Vrouwenadviesraad – Drie verstedelijkingsvarianten

Maandag 25 november 2019, Atelier der Verbinding, Centrum

De Vrouwenadviesraad WomenMakeTheCity is een initiatief van wethouder Ruimtelijke Ontwikkeling en Duurzaamheid Marieke van Doorninck om te zorgen dat vrouwen een duidelijke stem krijgen in het bouwen aan de toekomst van Amsterdam.

‘We moeten hoe dan ook keuzes maken’

150.000 extra woningen nodig

Amsterdam staat voor een stevige woningbouwopgave en zoekt naar ruimte. Maar wat voor een stad willen wij zijn? Deze bijeenkomst met de Vrouwenadviesraad, staat in het teken van drie verstedelijkingsvarianten. Welke ideeën zijn er over de verschillende manieren van verstedelijken? En welke zaken horen volgens bewoners en gebruikers thuis in de Omgevingsvisie Amsterdam 2050?

Invloed Vrouwenadviesraad

Hoe groot is de marge eigenlijk waarover bewoners mogen meepraten als het gaat om de toekomst van de stad? Van den Beuken maakt onderscheid tussen verschillende lagen. Op concrete zaken dichtbij huis, buurt en leefomgeving. En op hoger niveau, op beleidszaken, regelgeving en bepaalde voorwaarden waar de verstedelijking aan moet voldoen. Op al die niveaus wil de gemeente meenemen wat is gezegd. Al die ontwikkelingen hebben ook weer effect op elkaar. Het kan ook zijn dat wat in verschillende gesprekken is gezegd, op gespannen voet staat met elkaar. Daarom moeten er hoe dan ook keuzes gemaakt worden. Keuzes die de gemeente zal terugkoppelen en uitleggen.

Stapsgewijs naar een Omgevingsvisie

Over anderhalf jaar wordt de Omgevingsvisie 2050 medio 2021 voorgelegd aan de gemeenteraad. Het ontwerp Omgevingsvisie over een jaar. In januari 2020 gaat de eerste testversie van de Omgevingsvisie naar B&W. In januari is deze testversie ook in te zien op www.amsterdam.nl/omgevingsvisie. Komende halfjaar vinden ontwerpsessies plaats en daarbij wordt ook de Vrouwenadviesraad betrokken. Stapsgewijs werken we zo toe naar de Omgevingsvisie 2050.

*AANGELEVERDE GEGEVENS*.
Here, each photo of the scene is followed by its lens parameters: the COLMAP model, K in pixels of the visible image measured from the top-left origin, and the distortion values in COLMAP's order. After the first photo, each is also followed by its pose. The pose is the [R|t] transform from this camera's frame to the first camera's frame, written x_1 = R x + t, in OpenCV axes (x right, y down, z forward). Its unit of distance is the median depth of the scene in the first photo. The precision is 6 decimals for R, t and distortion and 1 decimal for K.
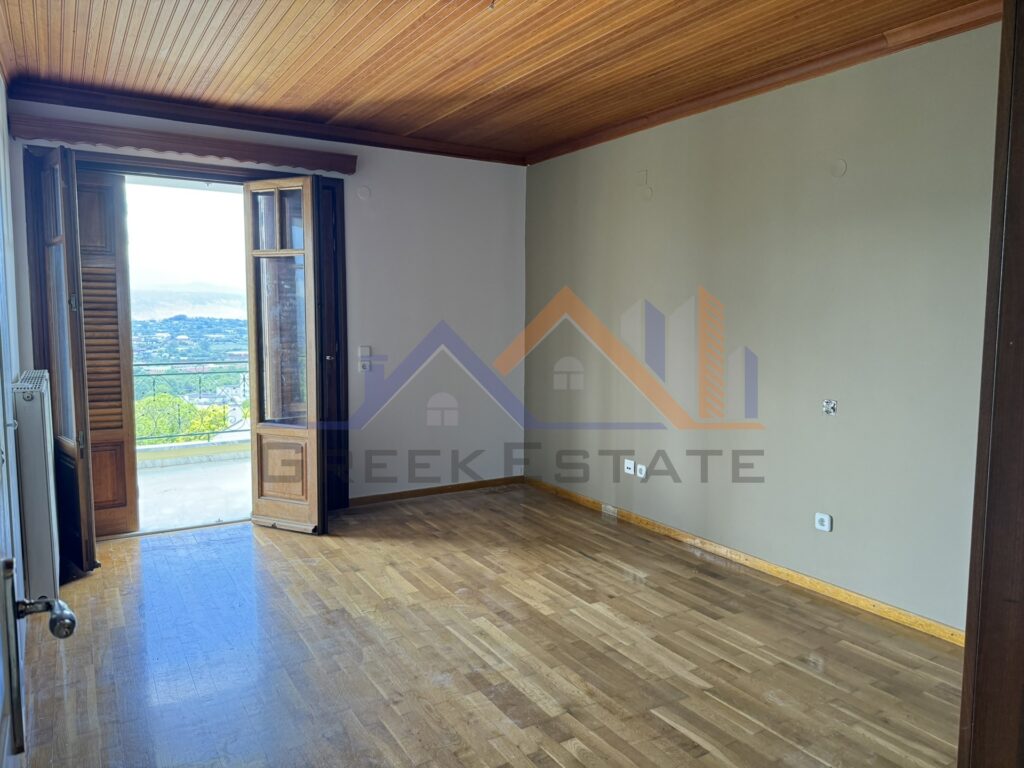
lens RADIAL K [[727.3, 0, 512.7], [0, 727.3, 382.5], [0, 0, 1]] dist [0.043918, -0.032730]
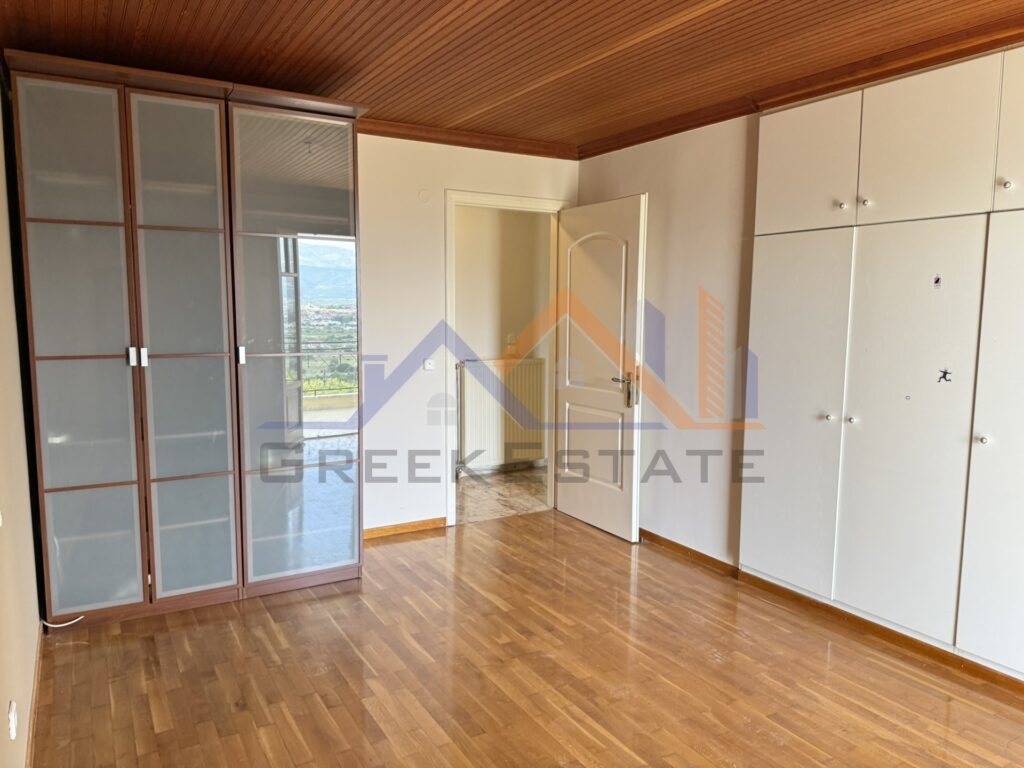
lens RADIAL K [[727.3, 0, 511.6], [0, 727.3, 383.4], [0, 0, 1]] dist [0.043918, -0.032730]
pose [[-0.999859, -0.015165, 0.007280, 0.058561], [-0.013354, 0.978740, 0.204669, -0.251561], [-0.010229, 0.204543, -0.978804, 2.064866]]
---
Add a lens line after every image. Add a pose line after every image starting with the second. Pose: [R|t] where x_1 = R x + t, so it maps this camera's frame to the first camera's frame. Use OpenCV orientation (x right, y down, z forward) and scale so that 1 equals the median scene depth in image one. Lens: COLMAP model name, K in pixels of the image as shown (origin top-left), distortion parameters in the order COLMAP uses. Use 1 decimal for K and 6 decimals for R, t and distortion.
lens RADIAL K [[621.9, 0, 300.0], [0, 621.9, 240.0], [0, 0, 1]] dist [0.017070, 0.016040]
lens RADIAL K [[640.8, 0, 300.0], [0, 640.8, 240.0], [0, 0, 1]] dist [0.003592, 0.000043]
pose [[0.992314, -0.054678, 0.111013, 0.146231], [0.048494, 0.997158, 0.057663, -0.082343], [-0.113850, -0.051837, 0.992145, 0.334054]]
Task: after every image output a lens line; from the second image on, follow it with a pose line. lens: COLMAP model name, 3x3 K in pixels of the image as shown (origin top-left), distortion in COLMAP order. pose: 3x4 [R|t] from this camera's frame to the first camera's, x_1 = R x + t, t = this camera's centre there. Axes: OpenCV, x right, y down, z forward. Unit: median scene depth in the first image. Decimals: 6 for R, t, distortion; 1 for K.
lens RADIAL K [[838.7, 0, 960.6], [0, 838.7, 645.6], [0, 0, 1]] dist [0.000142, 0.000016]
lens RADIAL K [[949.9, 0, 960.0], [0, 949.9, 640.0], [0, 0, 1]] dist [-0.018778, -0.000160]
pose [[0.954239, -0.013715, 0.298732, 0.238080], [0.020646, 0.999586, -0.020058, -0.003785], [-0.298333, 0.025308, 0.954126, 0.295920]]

*TE MAKEN OPDRACHTEN*.
[A] Zet deze zin uit de tekst over de Vrouwenadviesraad om in het Engels: "Amsterdam staat voor een stevige woningbouwopgave en zoekt naar ruimte."
[B] Herhaal woord voor woord een stuk uit de tekst over de Vrouwenadviesraad. Begin bij de woorden met "150.000 extra woningen" en stop na "Omgevingsvisie Amsterdam 2050?".
[C] Maak de tekst over de Vrouwenadviesraad verder af door door te schrijven na de laatste zin.

*ANTWOORDEN OP VOLGORDE*.
[A] Amsterdam faces a major housing construction challenge and is looking for space.

[B]
150.000 extra woningen nodig

Amsterdam staat voor een stevige woningbouwopgave en zoekt naar ruimte. Maar wat voor een stad willen wij zijn? Deze bijeenkomst met de Vrouwenadviesraad, staat in het teken van drie verstedelijkingsvarianten. Welke ideeën zijn er over de verschillende manieren van verstedelijken? En welke zaken horen volgens bewoners en gebruikers thuis in de Omgevingsvisie Amsterdam 2050?

[C]
‘Meer mensen en woningen betekent ook goede aansluitingen op het OV’

Woningbouwopgave Amsterdam

Flora Nycolaas, stedenbouwkundige Omgevingsvisie 2050 van de gemeente Amsterdam, legt uit hoe groot de opgave is waar Amsterdam voor staat. Door de bevolkingsgroei zijn er 150.000 woningen extra nodig in Amsterdam, met de daarbij behorende voorzieningen. Deze woningen moeten worden toegevoegd worden aan de bestaande stad; dat komt neer op 16 vierkante kilometer aan ruimte ‘vinden’. Dat kan alleen in buurten met woningen in 4-6 of 20 lagen, gemengd en hoogstedelijk. De luwe stadsbuurt zal dus niet meer ontwikkeld worden. Omdat veel mensen ook veel bewegingen betekent, heeft ook het OV daar een belangrijke rol in. De vraag is dus: waar zit de ruimte? En waar zit de toegang tot aansluiting op het OV-netwerk?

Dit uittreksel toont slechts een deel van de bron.